Saved entries
»»
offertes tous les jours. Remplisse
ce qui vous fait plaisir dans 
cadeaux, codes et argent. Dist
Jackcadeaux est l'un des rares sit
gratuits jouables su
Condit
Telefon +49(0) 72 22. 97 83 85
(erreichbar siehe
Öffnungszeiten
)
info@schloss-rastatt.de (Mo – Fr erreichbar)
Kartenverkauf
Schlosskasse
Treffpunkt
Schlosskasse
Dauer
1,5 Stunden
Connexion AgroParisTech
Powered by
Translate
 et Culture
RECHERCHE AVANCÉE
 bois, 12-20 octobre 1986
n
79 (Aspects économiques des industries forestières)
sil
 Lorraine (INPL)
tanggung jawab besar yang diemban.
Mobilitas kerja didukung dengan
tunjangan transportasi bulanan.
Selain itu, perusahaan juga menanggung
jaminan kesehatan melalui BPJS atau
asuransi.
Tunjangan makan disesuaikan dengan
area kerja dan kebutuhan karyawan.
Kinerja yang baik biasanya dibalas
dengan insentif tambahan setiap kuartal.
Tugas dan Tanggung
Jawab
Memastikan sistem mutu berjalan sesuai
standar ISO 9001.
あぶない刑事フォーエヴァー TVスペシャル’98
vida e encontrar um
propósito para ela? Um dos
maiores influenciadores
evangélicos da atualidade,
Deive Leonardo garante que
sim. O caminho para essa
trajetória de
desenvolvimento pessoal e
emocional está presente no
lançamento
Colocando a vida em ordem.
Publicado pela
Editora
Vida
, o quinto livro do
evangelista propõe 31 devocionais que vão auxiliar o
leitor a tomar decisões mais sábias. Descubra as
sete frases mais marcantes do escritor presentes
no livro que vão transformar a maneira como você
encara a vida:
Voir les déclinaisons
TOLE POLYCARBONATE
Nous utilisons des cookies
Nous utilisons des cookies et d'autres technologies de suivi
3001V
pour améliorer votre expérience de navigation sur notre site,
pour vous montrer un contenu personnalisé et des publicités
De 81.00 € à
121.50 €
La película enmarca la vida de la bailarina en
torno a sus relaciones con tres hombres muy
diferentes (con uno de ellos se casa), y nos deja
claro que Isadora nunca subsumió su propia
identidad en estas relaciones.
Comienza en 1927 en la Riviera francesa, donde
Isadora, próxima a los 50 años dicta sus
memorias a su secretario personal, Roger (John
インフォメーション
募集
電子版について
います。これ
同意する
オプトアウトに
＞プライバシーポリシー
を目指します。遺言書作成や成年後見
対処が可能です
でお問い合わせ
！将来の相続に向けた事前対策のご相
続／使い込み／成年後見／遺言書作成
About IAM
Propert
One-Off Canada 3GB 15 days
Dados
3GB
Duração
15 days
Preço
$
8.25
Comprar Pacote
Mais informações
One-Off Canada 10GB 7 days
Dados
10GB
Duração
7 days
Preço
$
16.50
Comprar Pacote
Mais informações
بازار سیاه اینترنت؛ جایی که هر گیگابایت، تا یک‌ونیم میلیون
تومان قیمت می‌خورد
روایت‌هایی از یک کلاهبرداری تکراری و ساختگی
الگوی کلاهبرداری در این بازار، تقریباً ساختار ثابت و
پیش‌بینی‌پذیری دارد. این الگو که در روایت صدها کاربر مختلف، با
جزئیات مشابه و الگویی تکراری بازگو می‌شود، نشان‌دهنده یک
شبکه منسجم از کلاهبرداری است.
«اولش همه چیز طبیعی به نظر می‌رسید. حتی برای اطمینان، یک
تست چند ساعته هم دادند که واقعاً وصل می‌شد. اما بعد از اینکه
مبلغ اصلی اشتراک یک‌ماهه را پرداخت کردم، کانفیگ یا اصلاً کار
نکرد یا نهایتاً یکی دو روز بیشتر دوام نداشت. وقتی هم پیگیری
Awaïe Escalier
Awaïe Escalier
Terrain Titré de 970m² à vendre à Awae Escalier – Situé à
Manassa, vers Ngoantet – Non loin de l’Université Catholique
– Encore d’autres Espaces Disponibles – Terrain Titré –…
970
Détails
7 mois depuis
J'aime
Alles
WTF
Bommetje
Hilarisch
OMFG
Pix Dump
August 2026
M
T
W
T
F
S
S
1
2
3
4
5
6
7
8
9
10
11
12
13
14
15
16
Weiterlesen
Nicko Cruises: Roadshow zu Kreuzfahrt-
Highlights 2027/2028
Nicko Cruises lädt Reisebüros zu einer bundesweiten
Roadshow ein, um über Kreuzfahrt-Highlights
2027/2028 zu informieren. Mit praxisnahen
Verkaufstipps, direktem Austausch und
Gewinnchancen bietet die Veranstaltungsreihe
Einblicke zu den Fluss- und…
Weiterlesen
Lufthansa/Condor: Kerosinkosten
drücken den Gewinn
««
Print exactly the line containing "Terrain Titré –…" and every line after it through the end of the records above, and nothing else.

WORKED SOLUTION:
– Encore d’autres Espaces Disponibles – Terrain Titré –…
970
Détails
7 mois depuis
J'aime
Alles
WTF
Bommetje
Hilarisch
OMFG
Pix Dump
August 2026
M
T
W
T
F
S
S
1
2
3
4
5
6
7
8
9
10
11
12
13
14
15
16
Weiterlesen
Nicko Cruises: Roadshow zu Kreuzfahrt-
Highlights 2027/2028
Nicko Cruises lädt Reisebüros zu einer bundesweiten
Roadshow ein, um über Kreuzfahrt-Highlights
2027/2028 zu informieren. Mit praxisnahen
Verkaufstipps, direktem Austausch und
Gewinnchancen bietet die Veranstaltungsreihe
Einblicke zu den Fluss- und…
Weiterlesen
Lufthansa/Condor: Kerosinkosten
drücken den Gewinn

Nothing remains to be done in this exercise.